An intelligent documentation crawler and RAG (Retrieval-Augmented Generation) agent built using Pydantic AI and Supabase that is capable of building other Pydantic AI agents. The agent crawls the Pydantic AI documentation, stores content in a vector database, and provides Pydantic AI agent code by retrieving and analyzing relevant documentation chunks.

Features

  • Pydantic AI documentation crawling and chunking
  • Vector database storage with Supabase
  • Semantic search using OpenAI embeddings
  • RAG-based question answering
  • Support for code block preservation
  • Streamlit UI for interactive querying

Prerequisites

  • Python 3.11+
  • Supabase account and database
  • OpenAI API key
  • Streamlit (for web interface)

Installation

  1. Clone the repository:
git clone https://github.com/coleam00/archon.git
cd archon/iterations/v1-single-agent
  1. Install dependencies (recommended to use a Python virtual environment):
python -m venv venv
source venv/bin/activate  # On Windows: venv\Scripts\activate
pip install -r requirements.txt
  1. Set up environment variables:
    • Rename .env.example to .env
    • Edit .env with your API keys and preferences:
    OPENAI_API_KEY=your_openai_api_key
    SUPABASE_URL=your_supabase_url
    SUPABASE_SERVICE_KEY=your_supabase_service_key
    LLM_MODEL=gpt-4o-mini  # or your preferred OpenAI model

Usage

Database Setup

Execute the SQL commands in site_pages.sql to:

  1. Create the necessary tables
  2. Enable vector similarity search
  3. Set up Row Level Security policies

In Supabase, do this by going to the "SQL Editor" tab and pasting in the SQL into the editor there.
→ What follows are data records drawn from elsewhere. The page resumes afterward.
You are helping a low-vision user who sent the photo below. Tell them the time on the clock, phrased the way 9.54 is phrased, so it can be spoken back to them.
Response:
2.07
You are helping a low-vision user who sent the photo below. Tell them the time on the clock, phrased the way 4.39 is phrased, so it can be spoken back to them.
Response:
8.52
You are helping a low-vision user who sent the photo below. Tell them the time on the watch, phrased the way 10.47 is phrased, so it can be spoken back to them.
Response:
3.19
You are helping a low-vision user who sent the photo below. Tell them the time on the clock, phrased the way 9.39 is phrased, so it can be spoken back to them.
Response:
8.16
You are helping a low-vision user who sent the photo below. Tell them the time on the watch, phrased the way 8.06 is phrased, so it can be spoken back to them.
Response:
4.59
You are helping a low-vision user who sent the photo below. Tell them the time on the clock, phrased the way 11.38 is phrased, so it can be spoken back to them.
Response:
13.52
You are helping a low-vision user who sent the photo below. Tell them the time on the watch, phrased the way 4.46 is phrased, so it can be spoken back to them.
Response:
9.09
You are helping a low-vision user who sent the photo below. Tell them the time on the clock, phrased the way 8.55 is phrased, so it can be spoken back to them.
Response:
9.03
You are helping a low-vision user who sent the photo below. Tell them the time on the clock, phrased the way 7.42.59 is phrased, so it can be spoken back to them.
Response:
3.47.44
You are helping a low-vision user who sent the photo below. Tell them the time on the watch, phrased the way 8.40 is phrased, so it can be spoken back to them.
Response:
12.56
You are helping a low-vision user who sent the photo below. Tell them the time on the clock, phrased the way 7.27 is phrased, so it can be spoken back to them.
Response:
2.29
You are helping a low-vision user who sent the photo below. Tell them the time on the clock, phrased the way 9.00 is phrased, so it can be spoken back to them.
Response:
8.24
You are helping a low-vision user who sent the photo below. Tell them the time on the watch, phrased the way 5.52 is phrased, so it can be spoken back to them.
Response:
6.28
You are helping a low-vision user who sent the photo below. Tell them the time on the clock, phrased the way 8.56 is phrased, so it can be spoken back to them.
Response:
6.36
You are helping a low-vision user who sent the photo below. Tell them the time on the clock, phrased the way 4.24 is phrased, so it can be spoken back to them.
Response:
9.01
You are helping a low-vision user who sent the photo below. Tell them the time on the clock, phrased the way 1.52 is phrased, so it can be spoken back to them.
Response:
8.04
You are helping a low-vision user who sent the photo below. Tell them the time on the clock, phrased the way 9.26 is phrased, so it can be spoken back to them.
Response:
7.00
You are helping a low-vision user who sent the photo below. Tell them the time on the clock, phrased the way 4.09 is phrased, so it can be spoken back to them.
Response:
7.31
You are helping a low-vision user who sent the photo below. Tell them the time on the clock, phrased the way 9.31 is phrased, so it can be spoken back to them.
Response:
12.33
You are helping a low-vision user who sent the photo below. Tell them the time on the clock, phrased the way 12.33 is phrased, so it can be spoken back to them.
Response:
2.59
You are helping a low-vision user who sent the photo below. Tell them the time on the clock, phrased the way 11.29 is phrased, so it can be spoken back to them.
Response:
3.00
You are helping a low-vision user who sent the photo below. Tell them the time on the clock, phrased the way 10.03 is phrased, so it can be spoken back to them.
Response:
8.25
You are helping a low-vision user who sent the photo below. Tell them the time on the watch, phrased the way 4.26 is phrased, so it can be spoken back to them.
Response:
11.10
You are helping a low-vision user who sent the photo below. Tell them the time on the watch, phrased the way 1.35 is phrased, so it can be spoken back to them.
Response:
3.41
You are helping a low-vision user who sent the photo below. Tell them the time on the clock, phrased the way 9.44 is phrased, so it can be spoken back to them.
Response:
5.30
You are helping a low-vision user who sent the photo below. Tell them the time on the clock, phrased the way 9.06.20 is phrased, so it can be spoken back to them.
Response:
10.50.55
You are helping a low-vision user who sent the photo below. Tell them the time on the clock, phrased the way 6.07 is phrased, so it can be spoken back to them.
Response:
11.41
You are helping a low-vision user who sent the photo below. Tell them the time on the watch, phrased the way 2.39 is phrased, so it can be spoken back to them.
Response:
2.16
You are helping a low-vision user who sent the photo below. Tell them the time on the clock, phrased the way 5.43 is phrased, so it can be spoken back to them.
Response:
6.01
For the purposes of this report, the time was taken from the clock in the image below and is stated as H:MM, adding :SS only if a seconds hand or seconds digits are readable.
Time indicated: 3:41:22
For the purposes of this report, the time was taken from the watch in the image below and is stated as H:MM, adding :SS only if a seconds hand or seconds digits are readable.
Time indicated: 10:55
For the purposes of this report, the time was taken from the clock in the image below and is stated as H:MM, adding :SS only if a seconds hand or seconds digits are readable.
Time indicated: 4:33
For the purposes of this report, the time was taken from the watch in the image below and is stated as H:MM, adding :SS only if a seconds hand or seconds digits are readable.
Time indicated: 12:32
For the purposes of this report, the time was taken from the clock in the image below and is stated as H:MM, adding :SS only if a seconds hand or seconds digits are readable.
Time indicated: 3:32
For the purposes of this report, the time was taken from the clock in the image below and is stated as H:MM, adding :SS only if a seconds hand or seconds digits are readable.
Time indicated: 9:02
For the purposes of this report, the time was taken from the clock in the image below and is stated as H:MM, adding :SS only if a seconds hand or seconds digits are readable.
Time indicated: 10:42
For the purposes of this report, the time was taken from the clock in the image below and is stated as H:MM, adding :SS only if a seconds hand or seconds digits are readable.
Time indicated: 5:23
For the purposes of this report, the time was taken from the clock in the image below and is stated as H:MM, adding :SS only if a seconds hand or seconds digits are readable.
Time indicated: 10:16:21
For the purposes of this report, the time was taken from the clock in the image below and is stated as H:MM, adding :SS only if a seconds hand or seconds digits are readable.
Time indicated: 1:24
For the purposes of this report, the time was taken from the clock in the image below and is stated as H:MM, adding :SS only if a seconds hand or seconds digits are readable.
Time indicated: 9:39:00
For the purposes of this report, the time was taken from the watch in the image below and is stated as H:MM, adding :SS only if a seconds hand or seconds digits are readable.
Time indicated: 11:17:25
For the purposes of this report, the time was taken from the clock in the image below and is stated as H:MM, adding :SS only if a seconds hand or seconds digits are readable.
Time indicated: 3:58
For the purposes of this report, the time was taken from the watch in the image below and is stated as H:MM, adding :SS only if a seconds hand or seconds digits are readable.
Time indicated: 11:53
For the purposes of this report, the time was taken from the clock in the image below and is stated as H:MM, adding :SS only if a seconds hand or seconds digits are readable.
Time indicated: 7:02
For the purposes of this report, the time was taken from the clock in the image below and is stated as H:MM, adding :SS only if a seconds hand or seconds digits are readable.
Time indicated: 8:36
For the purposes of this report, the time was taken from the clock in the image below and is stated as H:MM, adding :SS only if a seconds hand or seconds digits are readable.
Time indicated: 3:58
Then click "Run".

Crawl Documentation

To crawl and store documentation in the vector database:

python crawl_pydantic_ai_docs.py

This will:

  1. Fetch URLs from the documentation sitemap
  2. Crawl each page and split into chunks
  3. Generate embeddings and store in Supabase

Streamlit Web Interface

For an interactive web interface to query the documentation:

streamlit run streamlit_ui.py

The interface will be available at http://localhost:8501

Configuration

Database Schema

The Supabase database uses the following schema:

CREATE TABLE site_pages (
    id UUID PRIMARY KEY DEFAULT uuid_generate_v4(),
    url TEXT,
    chunk_number INTEGER,
    title TEXT,
    summary TEXT,
    content TEXT,
    metadata JSONB,
    embedding VECTOR(1536)
);

Chunking Configuration

You can configure chunking parameters in crawl_pydantic_ai_docs.py:

chunk_size = 5000  # Characters per chunk

The chunker intelligently preserves:

  • Code blocks
  • Paragraph boundaries
  • Sentence boundaries

Project Structure

  • crawl_pydantic_ai_docs.py: Documentation crawler and processor
  • pydantic_ai_expert.py: RAG agent implementation
  • streamlit_ui.py: Web interface
  • site_pages.sql: Database setup commands
  • requirements.txt: Project dependencies

Contributing

Contributions are welcome! Please feel free to submit a Pull Request.